After Sens. Gardner and Warren introduced the legislation, advocates call it the “most significant piece of marijuana-related legislation ever”
A bipartisan group of lawmakers introduced new legislation today that highlights the growing divisions within the Republican Party on the nation’s current patchwork of marijuana laws. The effort to allow states to decide their own marijuana policy potentially pits President Trump, who has voiced support for the state’s right to choose their own policy, against his own staunchly anti-marijuana attorney general. And it highlights the chasm between anti-marijuana GOP leaders in Congress and the growing number of rank-and-file Republicans who are demanding federal protections for their state’s burgeoning marijuana businesses.

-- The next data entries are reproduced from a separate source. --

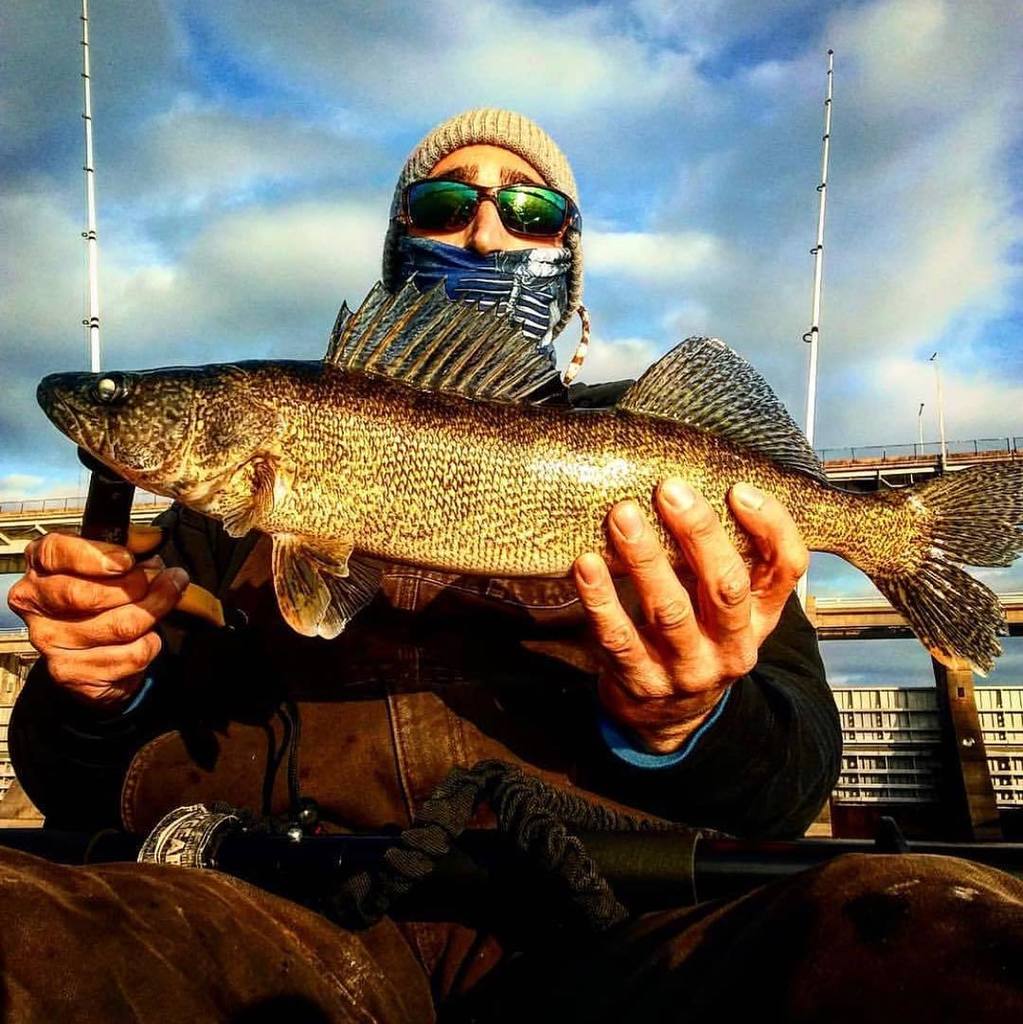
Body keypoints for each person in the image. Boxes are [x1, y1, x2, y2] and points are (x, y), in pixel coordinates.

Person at [5, 109, 1021, 1022]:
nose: (485, 232)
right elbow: (82, 795)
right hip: (299, 933)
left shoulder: (673, 468)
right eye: (445, 203)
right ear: (400, 238)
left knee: (941, 934)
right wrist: (97, 694)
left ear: (569, 266)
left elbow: (797, 771)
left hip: (613, 931)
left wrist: (686, 723)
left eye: (529, 211)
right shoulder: (207, 533)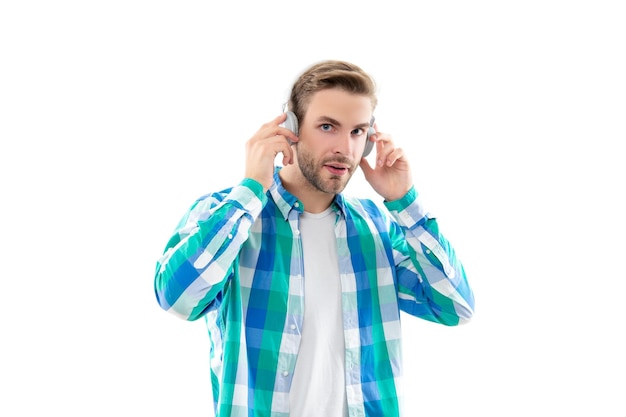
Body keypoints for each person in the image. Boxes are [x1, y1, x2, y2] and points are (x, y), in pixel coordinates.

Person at [154, 59, 475, 417]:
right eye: (327, 127)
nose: (346, 149)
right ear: (290, 129)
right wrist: (250, 190)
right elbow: (177, 300)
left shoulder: (378, 229)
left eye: (357, 132)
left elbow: (456, 307)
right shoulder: (226, 215)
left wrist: (405, 203)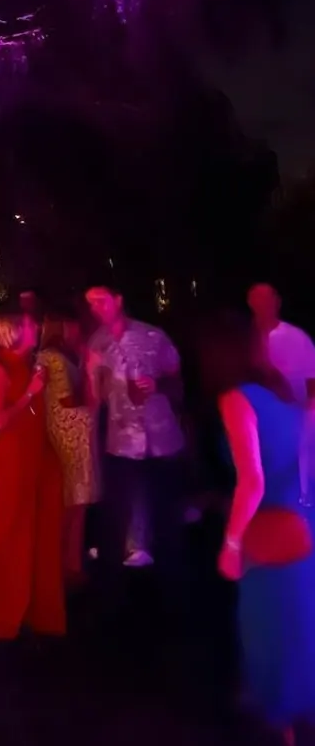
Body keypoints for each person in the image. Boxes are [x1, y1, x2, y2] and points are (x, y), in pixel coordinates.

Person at [206, 310, 315, 746]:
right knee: (299, 627)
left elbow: (252, 480)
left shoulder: (235, 399)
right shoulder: (280, 393)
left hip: (266, 528)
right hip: (300, 523)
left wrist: (230, 543)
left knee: (268, 633)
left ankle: (281, 727)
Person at [85, 283, 185, 582]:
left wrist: (158, 386)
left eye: (101, 301)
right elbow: (96, 398)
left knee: (166, 513)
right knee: (120, 508)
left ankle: (174, 581)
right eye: (90, 304)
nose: (95, 308)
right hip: (123, 440)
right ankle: (122, 582)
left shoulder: (153, 336)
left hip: (161, 437)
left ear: (118, 300)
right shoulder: (96, 343)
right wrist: (92, 377)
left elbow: (178, 384)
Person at [0, 308, 65, 640]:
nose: (38, 327)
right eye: (32, 324)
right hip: (14, 460)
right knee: (10, 530)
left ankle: (38, 609)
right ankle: (5, 612)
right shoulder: (0, 369)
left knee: (40, 531)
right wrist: (31, 391)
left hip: (37, 456)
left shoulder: (32, 364)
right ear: (13, 331)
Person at [37, 311, 100, 583]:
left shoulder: (57, 355)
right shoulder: (54, 358)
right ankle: (60, 563)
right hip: (71, 430)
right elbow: (67, 401)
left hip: (72, 429)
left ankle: (71, 562)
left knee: (77, 501)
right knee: (73, 502)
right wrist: (91, 377)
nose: (77, 331)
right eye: (72, 326)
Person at [248, 283, 315, 505]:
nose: (263, 306)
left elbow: (312, 380)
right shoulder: (244, 340)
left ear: (277, 302)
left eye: (268, 299)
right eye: (257, 301)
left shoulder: (296, 337)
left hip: (295, 422)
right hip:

If it passes, the STATES – Strengthening the Tenth Amendment Through Entrusting States – Act would end the federal prohibition of marijuana and formally enshrine protections for the states that have decided to legalize either recreational or medicinal marijuana. Currently, marijuana is listed as a federally controlled substance, but this bill would amend the Controlled Substances Act – basically, it would remove marijuana from the schedule of illegal drugs in states that choose to legalize. Don Murphy, conservative outreach director of the Marijuana Policy Project, called the bill the “most significant piece of marijuana-related legislation ever introduced in Congress.”